An amazing group of Celtic crosses on the monastery grounds of Kells is worth seeing, almost 60 km north of Dublin in Ireland. This is also the site where the four monks worked in 800 a.D. on the stunning Book of Kells, famous for its unique lavish illustrations intertwined with the text of the four Gospels. The books are exhibited at Trinity College in Dublin.
A visit to the monastic site at the top of Cannon Street at the top of a hill has it all to charm visitors: a tall, 9th century round tower, the Church of Ireland church built in 1778, a grave yard with its stunning Celtic Crosses, and the home of Saint Columbus built in the 9th century with a tunnel connecting it with the church.
View up Suffolk Street, Kells, to the monastic site in Cannon Street.
The monastic area in Cannon Street, Kells, is defined by the stone wall, round tower and church.

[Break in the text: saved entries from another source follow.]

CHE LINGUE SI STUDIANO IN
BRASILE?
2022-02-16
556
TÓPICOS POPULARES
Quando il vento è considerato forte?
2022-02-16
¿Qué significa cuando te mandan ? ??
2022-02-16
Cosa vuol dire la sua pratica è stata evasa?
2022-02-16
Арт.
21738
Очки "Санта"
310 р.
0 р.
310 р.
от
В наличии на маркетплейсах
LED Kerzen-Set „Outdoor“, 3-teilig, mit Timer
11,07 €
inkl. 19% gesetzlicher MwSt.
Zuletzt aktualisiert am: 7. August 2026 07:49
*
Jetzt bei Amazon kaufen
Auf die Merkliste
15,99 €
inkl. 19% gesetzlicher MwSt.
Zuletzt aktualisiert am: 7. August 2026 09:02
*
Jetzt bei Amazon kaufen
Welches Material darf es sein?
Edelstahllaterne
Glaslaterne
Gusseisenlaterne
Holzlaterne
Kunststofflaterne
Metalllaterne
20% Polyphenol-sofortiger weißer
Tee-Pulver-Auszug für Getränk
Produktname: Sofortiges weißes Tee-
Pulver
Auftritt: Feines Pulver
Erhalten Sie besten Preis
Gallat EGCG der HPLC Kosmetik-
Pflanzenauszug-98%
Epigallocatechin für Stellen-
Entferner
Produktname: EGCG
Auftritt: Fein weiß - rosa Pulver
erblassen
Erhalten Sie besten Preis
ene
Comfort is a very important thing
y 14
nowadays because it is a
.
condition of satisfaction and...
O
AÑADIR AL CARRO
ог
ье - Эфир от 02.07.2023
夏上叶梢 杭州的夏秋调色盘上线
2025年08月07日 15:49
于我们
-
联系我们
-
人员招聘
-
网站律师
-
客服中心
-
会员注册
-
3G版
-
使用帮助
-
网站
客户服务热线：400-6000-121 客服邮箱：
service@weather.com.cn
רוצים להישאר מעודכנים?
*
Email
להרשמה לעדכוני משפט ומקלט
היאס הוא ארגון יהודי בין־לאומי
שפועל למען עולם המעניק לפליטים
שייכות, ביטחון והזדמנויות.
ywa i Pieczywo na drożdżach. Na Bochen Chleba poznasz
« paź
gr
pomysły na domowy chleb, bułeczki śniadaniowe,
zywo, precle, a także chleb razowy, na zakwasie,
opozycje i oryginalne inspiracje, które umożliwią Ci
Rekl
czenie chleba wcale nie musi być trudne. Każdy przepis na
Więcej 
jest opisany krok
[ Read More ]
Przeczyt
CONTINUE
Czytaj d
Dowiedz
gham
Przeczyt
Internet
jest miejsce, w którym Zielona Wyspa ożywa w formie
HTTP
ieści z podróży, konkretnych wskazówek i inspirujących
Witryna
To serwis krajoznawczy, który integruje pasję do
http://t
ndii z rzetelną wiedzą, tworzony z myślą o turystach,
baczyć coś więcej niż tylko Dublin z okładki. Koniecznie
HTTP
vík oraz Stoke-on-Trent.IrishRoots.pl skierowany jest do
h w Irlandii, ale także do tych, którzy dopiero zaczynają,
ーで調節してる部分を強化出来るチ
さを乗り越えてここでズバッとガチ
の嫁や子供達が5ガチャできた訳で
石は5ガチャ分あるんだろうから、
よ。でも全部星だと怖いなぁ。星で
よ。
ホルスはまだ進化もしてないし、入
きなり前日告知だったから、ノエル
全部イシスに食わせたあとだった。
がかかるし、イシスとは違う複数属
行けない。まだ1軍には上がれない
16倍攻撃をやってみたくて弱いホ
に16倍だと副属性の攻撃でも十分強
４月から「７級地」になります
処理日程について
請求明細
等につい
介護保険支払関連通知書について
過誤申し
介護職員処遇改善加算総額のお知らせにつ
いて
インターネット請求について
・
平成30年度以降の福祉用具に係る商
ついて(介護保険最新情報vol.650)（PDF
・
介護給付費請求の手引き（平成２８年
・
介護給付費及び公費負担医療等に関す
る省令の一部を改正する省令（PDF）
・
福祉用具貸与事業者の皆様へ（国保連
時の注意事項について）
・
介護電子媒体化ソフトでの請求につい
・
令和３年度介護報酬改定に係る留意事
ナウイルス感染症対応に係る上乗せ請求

The monks originally in Kells fled from Iona Island under threat from a Viking invasion. They were granted land by the Irish High King to establish their monastery .
The monastic site as it originally was.
Built in the 9th century, the incredible round tower has no roof but 5 windows placed to view the 5 roads at a juction, below.
The 9th century South Cross, also called the High Cross, in the Kells monastic graveyard site.
The Kells Round Tower in the background of the incomplete 9th century, East Celtic Cross.
Named the West Cross, this gravesite monument has scenes from the Old and New Testaments on it.
Current front view of St Columcille’s/St Columbus’s House, dating from the 9th century.
The ancient entrance at the back of the house. Local records state there is a tunnel connecting St Columbus’s house to the church.
A back view of St Columbus’s 3 storied stone house with a sloping roof, typical of the 9th century.